*** Opening of SOURCE DATA ***
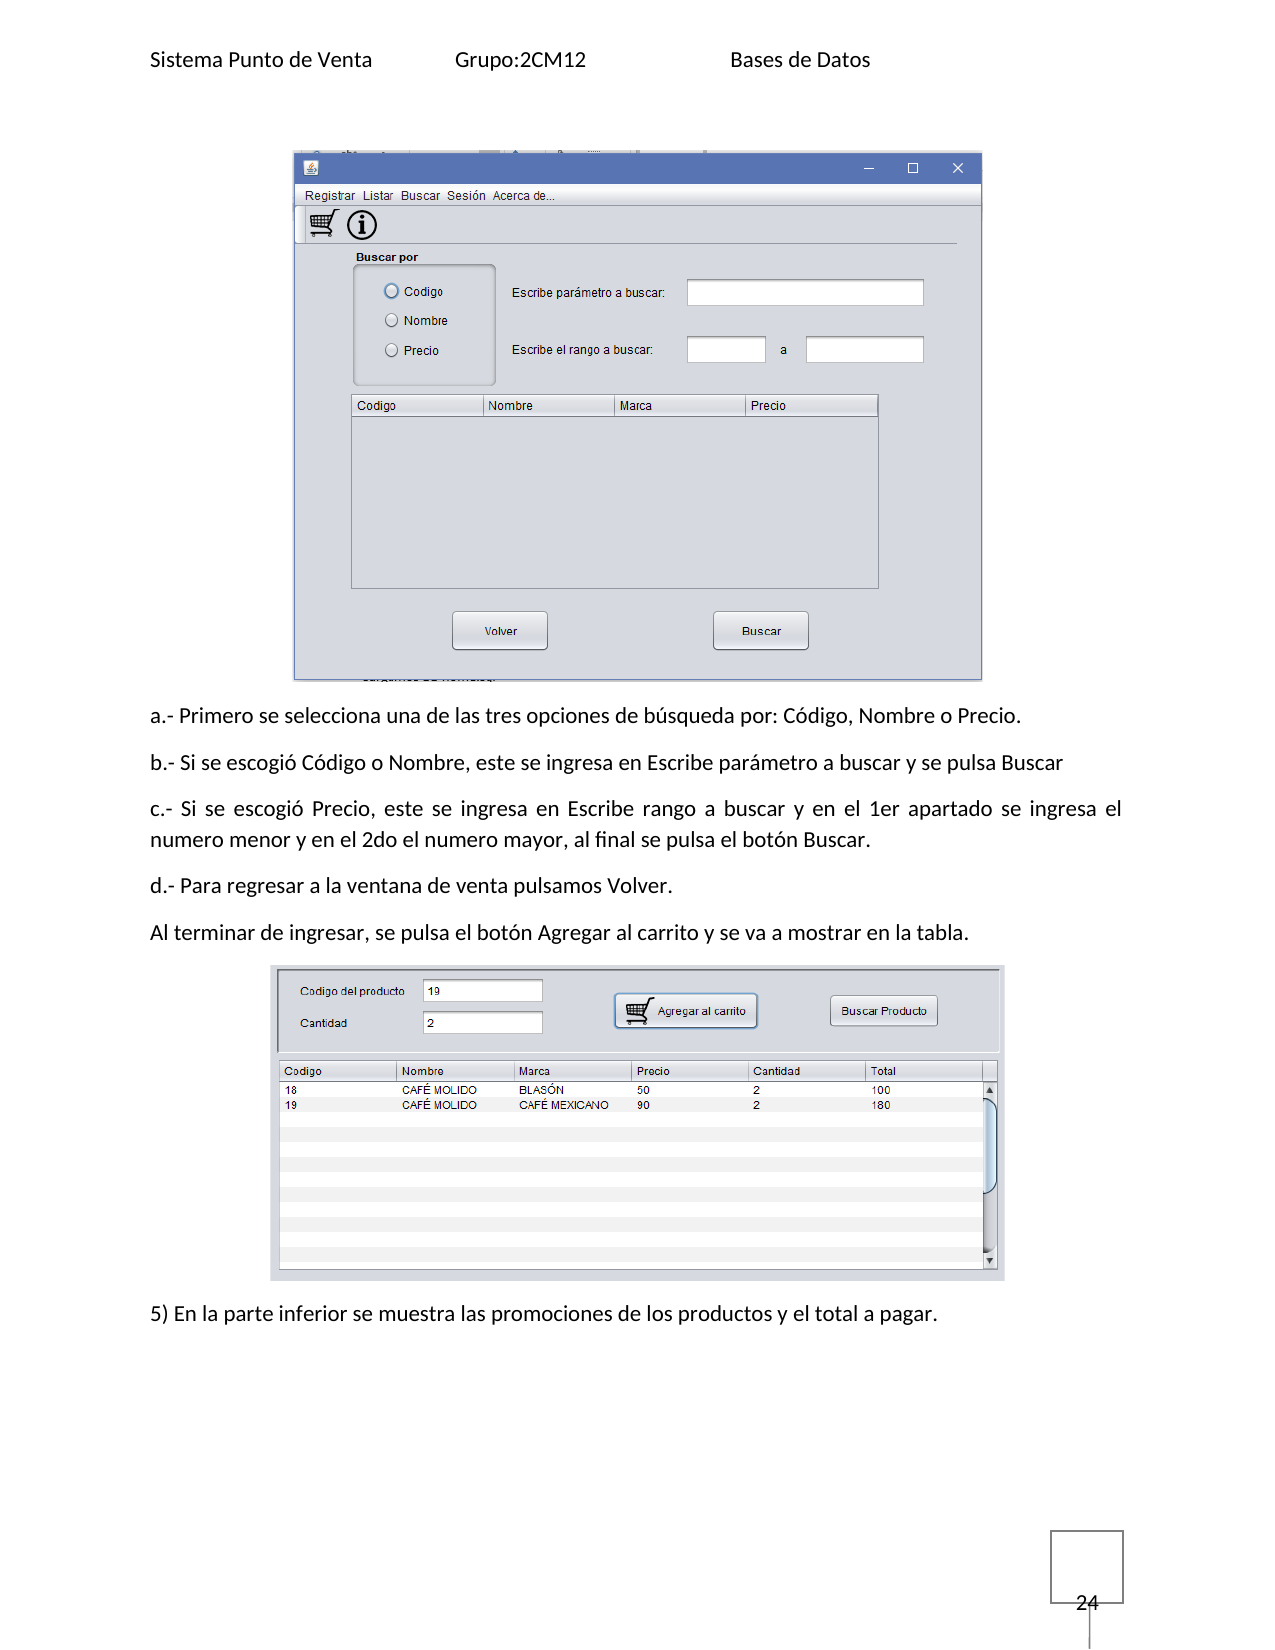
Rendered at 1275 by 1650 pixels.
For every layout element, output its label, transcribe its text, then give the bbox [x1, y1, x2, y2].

text c.- Si se escogió Precio, este se ingresa en Escribe rango a buscar y en el 1er apartado se ingresa el numero menor y en el 2do el numero mayor, al final se pulsa el botón Buscar. [150, 794, 1125, 853]
text b.- Si se escogió Código o Nombre, este se ingresa en Escribe parámetro a buscar y se pulsa Buscar [150, 748, 1125, 776]
text a.- Primero se selecciona una de las tres opciones de búsqueda por: Código, Nombre o Precio. [150, 701, 1125, 729]
text 5) En la parte inferior se muestra las promociones de los productos y el total a pagar. [150, 1299, 1125, 1327]
picture [270, 965, 1005, 1281]
text Al terminar de ingresar, se pulsa el botón Agregar al carrito y se va a mostrar en la tabla. [150, 918, 1125, 946]
picture [292, 150, 983, 682]
text d.- Para regresar a la ventana de venta pulsamos Volver. [150, 872, 1125, 899]
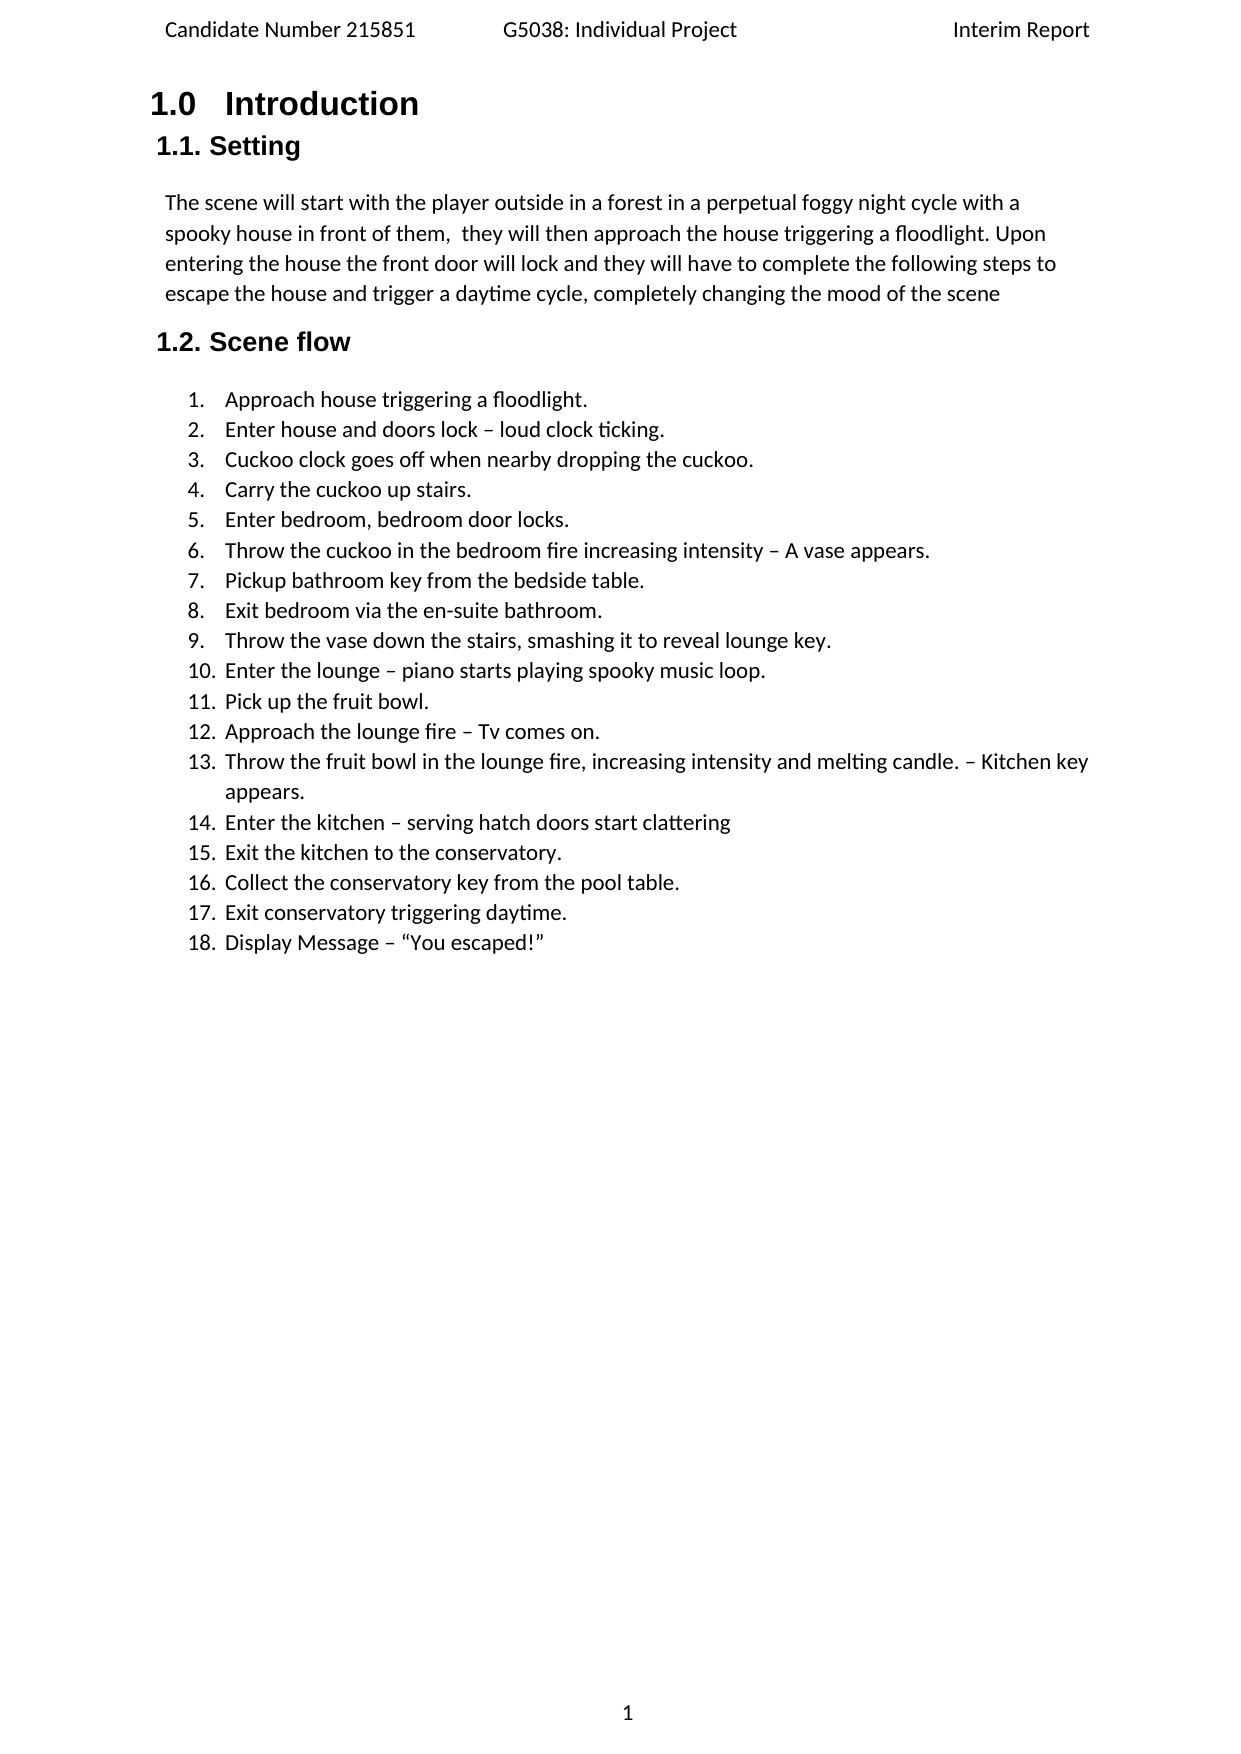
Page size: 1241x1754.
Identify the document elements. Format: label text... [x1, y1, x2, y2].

list Exit conservatory triggering daytime. [187, 898, 1090, 926]
list Carry the cuckoo up stairs. [187, 475, 1090, 503]
list Pickup bathroom key from the bedside table. [187, 566, 1090, 594]
list Exit the kitchen to the conservatory. [187, 838, 1090, 866]
list Throw the cuckoo in the bedroom fire increasing intensity – A vase appears. [187, 536, 1090, 564]
list Pick up the fruit bowl. [187, 687, 1090, 715]
list Throw the vase down the stairs, smashing it to reveal lounge key. [187, 626, 1090, 654]
list Approach the lounge fire – Tv comes on. [187, 717, 1090, 745]
list Enter bedroom, bedroom door locks. [187, 506, 1090, 533]
list Enter the kitchen – serving hatch doors start clattering [187, 808, 1090, 836]
list Approach house triggering a floodlight. [187, 385, 1090, 413]
text The scene will start with the player outside in a forest in a perpetual foggy night cycle with a spooky house in front of them, they will then approach the house triggering a floodlight. Upon entering the house the front door will lock and they will have to complete the following steps to escape the house and trigger a daytime cycle, completely changing the mood of the scene [165, 188, 1090, 307]
list Enter the lounge – piano starts playing spooky music loop. [187, 657, 1090, 684]
list Collect the conservatory key from the pool table. [187, 868, 1090, 896]
list Display Message – “You escaped!” [187, 928, 1090, 956]
subtitle Introduction [150, 84, 1090, 122]
subtitle Scene flow [156, 326, 1090, 357]
list Throw the fruit bowl in the lounge fire, increasing intensity and melting candle. – Kitchen key appears. [187, 747, 1090, 805]
list Enter house and doors lock – loud clock ticking. [187, 415, 1090, 443]
subtitle Setting [156, 130, 1090, 161]
list Cuckoo clock goes off when nearby dropping the cuckoo. [187, 445, 1090, 473]
list Exit bedroom via the en-suite bathroom. [187, 596, 1090, 624]
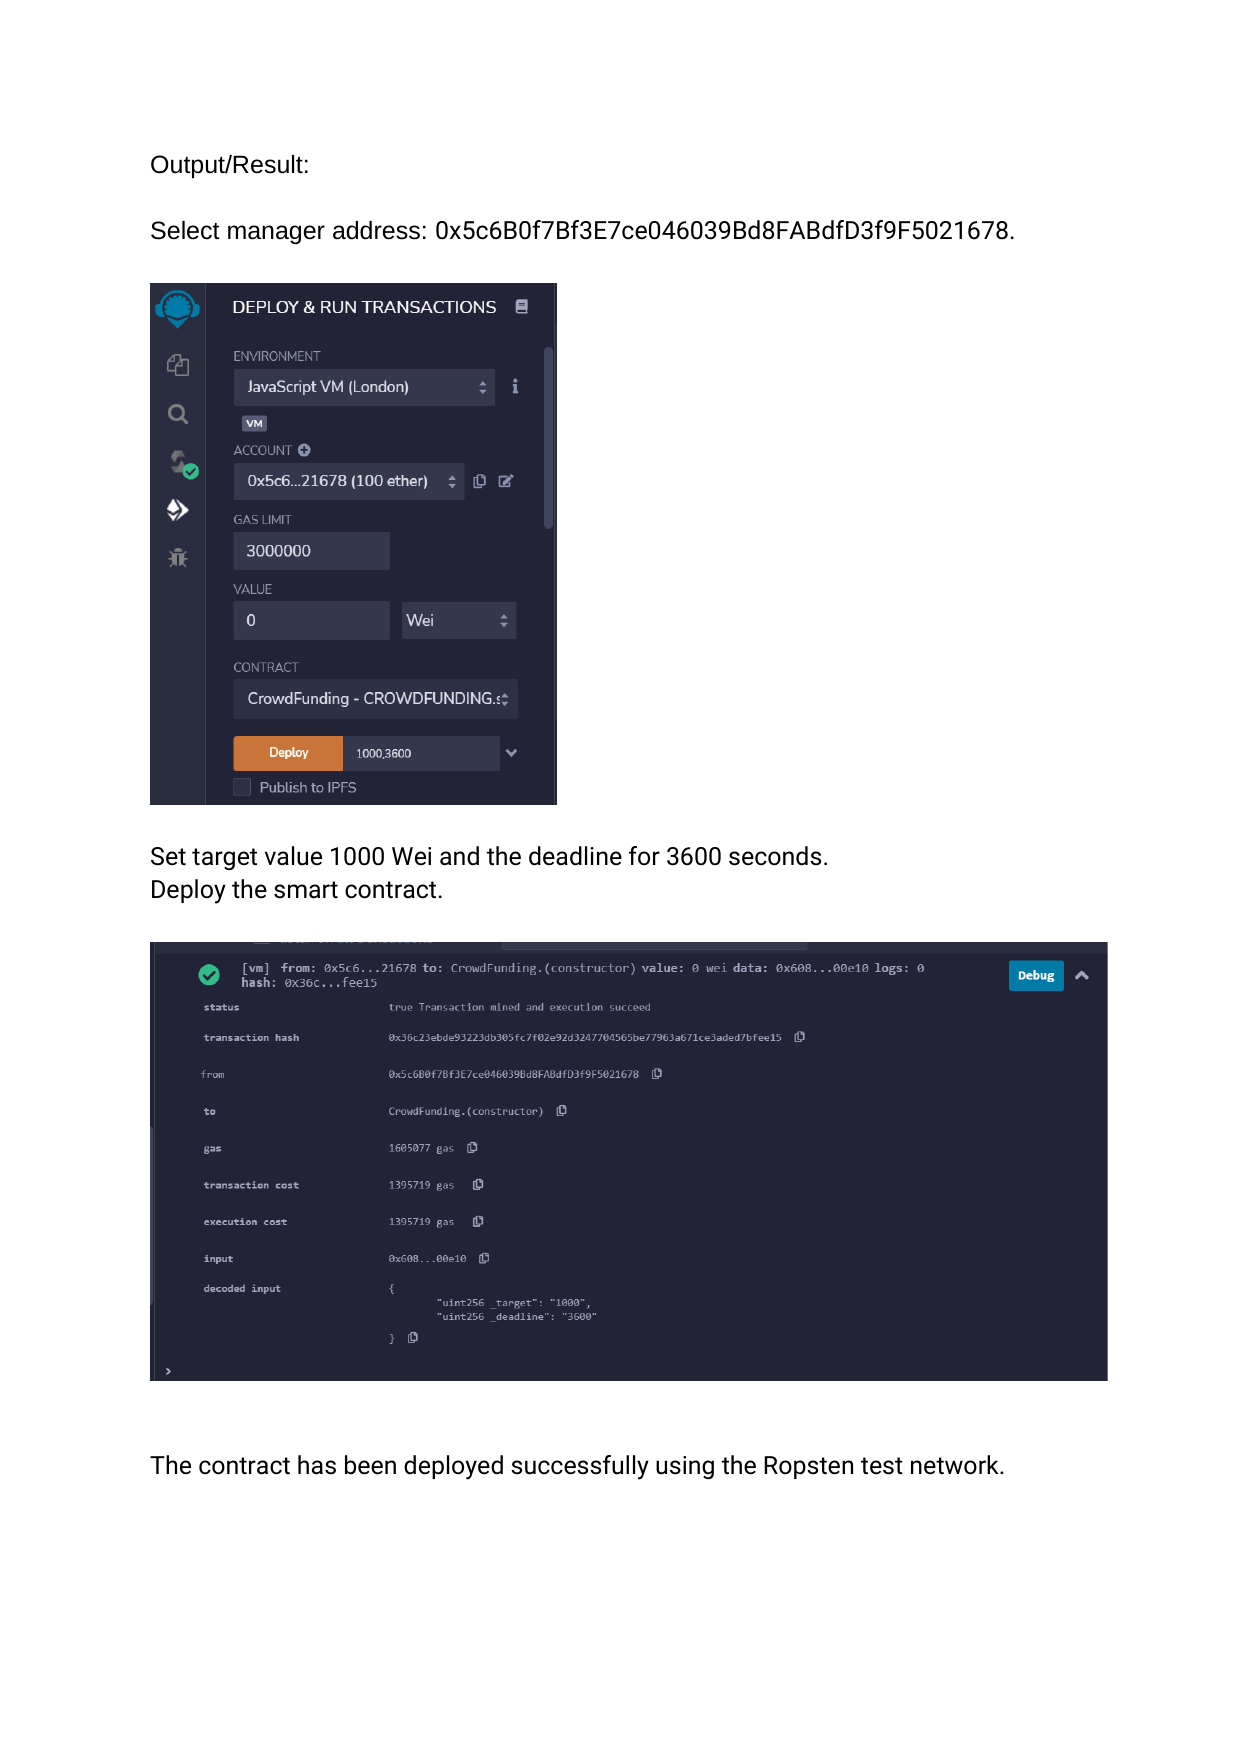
*** Close of SOURCE DATA ***
▶ _HOW TO COMPLETE THIS TASK_
Each line in the data that holds the string "intensity" needs to be copied.

▶ _EXERCISE SOLUTION_
list Throw the cuckoo in the bedroom fire increasing intensity – A vase appears. [187, 536, 1090, 564]
list Throw the fruit bowl in the lounge fire, increasing intensity and melting candle. – Kitchen key appears. [187, 747, 1090, 805]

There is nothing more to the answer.